If, when adding content from a library to a new document, you choose an entry that includes a linked placed asset, the Links panel in the new document will show a link to the original asset just like the entry that appears on the Links panel in the document from which you dragged the object into the library. It’s important to recognize that linked assets are not stored within the library any more than they are stored within documents; in both documents and libraries, only the link—the actual location on disk—is recorded. Don’t make the common mistake of adding a linked image to a library and then deleting the original from your hard drive. If the object included any custom swatches, strokes, or paragraph, character, table, cell, or object styles, they will be added to their respective panels as well. Items in a library are independent of their original instances, the ones from which they were created. Similarly, items placed on the page from a library are not tied to the library instances.
Changing one does not update the other. Think of a library as a sort of copy and paste operation; when copying and pasting, neither the original nor duplicate will update to reflect changes in the other. The same is true of library items. On the flyout menu, the Update Library Item command lights up when an object is selected on the page. Executing that command will replace the selected library item with the object selected on the page. That will not, however, alter any instances of the original library item added to the document. It only changes the copy stored in the library. Confused? Let’s try an example. Say you’ve created a black square as a library object and then dragged that black square from the library onto a document page. You now have two distinct, unrelated black squares—one on the page, one in the library. On the page, you can recolor the square to green, but the version in the library will remain black. Similarly, if you change the color of the black square in the library to blue, the copy on the page remains black (or green). Deleting one instance also doesn’t affect the other.

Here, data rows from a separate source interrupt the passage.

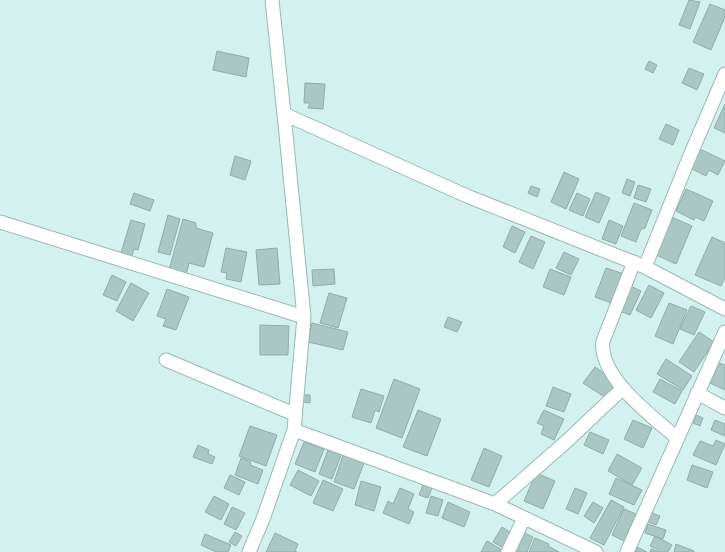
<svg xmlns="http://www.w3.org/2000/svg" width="725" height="552" viewBox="0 0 725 552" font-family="Poppins,sans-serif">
	<rect width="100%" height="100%" fill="#d3f2ef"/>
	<path fill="#aac7c4" stroke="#8faca9" d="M689,0L700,2L690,29L679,25Z
		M710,4L725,10V17L711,50L693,42Z
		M217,51L249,58L246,77L213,70Z
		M649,61L657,65L653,73L645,69Z
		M689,68L704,74L697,90L682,83Z
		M305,83L325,84L323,109L308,108L310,103H304Z
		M725,104V133L714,128Z
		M666,124L679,130L673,145L659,139Z
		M700,149L725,161L718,175L709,170L706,176L690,168Z
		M235,156L251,161L245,180L230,175Z
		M564,172L579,179L566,209L551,202Z
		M627,179L635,182L630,196L622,193Z
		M638,185L651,189L646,202L634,198Z
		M531,186L540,189L537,197L528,193Z
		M686,189L713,201L704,221L695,217L694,220L676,211Z
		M596,192L610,198L599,223L585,217Z
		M134,193L154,200L150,211L130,204Z
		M577,193L590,199L583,216L569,210Z
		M634,203L652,210L645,228L641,229L636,242L621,236Z
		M168,215L180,219L170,255L158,252Z
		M669,216L692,226L676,264L654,254Z
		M183,219L196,223V228L213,233L204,267L189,263L186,275L169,270Z
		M131,220L145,224L138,250L134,249L131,259L120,256Z
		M609,220L623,226L616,244L602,239Z
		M512,226L525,232L515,253L503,247Z
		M531,236L545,242L533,269L519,262Z
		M712,237L725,243V278L721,286L695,275Z
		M226,248L247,252L241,282L226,279L227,273L221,272Z
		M277,248L280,284L259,285L256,250Z
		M564,252L579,259L571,275L556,268Z
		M606,268L624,274L614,304L595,297Z
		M334,269L335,284L313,286L312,270Z
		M550,269L571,277L564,295L543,287Z
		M112,275L126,282L117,301L103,295Z
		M131,283L149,293L133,321L116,311Z
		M628,285L641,291L630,315L617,310Z
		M649,285L664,293L651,318L636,310Z
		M167,289L189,297L176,330L163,326L166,319L157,316Z
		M329,293L347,298L338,328L320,323Z
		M669,303L687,310L673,344L655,336Z
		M691,306L705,312L694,335L680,329Z
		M448,317L462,322L457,332L444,327Z
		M312,323L348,332L343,350L308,342Z
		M260,325L289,326L288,355H260Z
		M699,332L714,342L694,372L679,362Z
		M666,359L692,376L683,390L657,374Z
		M719,363L725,365V390L710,383Z
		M595,367L617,382L606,398L583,383Z
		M394,379L420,389L402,438L376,428Z
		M660,379L682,391L675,404L653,392Z
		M553,387L571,394L564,412L546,406Z
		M361,389L384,396L379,412L375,410L371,423L352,417Z
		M301,395H310V403L301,402Z
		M418,410L441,419L427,456L403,447Z
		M544,410L564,419L554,440L541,434L544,426L537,423Z
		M696,415L703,418L700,426L693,423Z
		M633,420L652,428L643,448L624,439Z
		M715,420L725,424V436L711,430Z
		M250,426L277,435L266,466L239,456Z
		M590,432L609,440L603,454L584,445Z
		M716,440L725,444L716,465L693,455L700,441L713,446Z
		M304,442L324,449L315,472L295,464Z
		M198,445L209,450L208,454L215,457L212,464L193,457Z
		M484,448L502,456L489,487L471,480Z
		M328,450L341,455L332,479L319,474Z
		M617,454L642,468L632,485L608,471Z
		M343,455L364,463L354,489L334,482Z
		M241,458L251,462L250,465L263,470L258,484L235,475Z
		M692,465L713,472L707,488L687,480Z
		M298,470L319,481L311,496L290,485Z
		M536,473L555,481L543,509L524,501Z
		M230,475L245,482L239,495L224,488Z
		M616,478L642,490L634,505L609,494Z
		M323,480L343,489L333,511L313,503Z
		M361,481L381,487L374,511L355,505Z
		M423,485L432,488L428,498L419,495Z
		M400,488L414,494L408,509L414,512L409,524L383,513L388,501L393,504Z
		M575,488L587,493L578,514L566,509Z
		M214,496L229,504L221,520L205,512Z
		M431,496L443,500L438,516L426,513Z
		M611,500L624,507L604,545L590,538Z
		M448,502L470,512L464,527L442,518Z
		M593,502L603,508L594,523L584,516Z
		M232,507L245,513L236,530L224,524Z
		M624,509L636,514L624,541L612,535Z
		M650,512L660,516L656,525L646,521Z
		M648,524L666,530L663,539L645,533Z
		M502,527L513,534L505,549L493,542Z
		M235,532L242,536L236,546L229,542Z
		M523,532L533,537L527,552H514Z
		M275,533L298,544L295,551L297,552H266Z
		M205,534L231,545L228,552H216L201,545Z
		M655,536L672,545L668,552H662L650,546Z
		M535,538L549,544L548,546L559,552H529Z
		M487,541L504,551V552H481Z
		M676,544L694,551V552H674Z
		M637,547L647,552H634Z
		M651,549L659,552H650Z"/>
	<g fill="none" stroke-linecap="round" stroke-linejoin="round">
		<defs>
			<path id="minor" d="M272,0L284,114
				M0,222L304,317
				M634,262L603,341C598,377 653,417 677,438
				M645,267L689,158L725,74
				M166,360L294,414
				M697,393L725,408
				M294,430L304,317L284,114L467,196L645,267L725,309
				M495,504L567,441L623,388
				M249,552L263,519L294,430L495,504L596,552
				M508,552L524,518
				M627,552L725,332"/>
		</defs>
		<use href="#minor" stroke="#9ab7b5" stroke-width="15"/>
		<use href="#minor" stroke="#fff" stroke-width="13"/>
	</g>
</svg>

You may have more than a single library open at any given time, and libraries are not dependent on a particular document. I, for instance, often work with several libraries at once, and with numerous documents, depending on the client or project. Except for the fact that library panels are tied to specific external files, they behave like any other panel—they can be docked, tabbed, stacked, rolled up, rearranged, and resized. Their inventory can be sorted by name, by newest or oldest addition, or by the type of asset, all from the Sort Items menu on the panel flyout menu. Closing a library is as simple as clicking the close button in its title bar or choosing Close library from the flyout menu; open libraries with InDesign’s File >Open command. InDesign saves libraries automatically every few minutes, so changes you make to the panel’s inventory are saved almost as you make them. Libraries can be shared from one user to the next, which is among the most productive features of libraries for workgroups. If the library contains linked images, they will work as long as everyone using the library has access to the same images in the same path. Otherwise, InDesign will prompt them to locate missing links as it would with any document.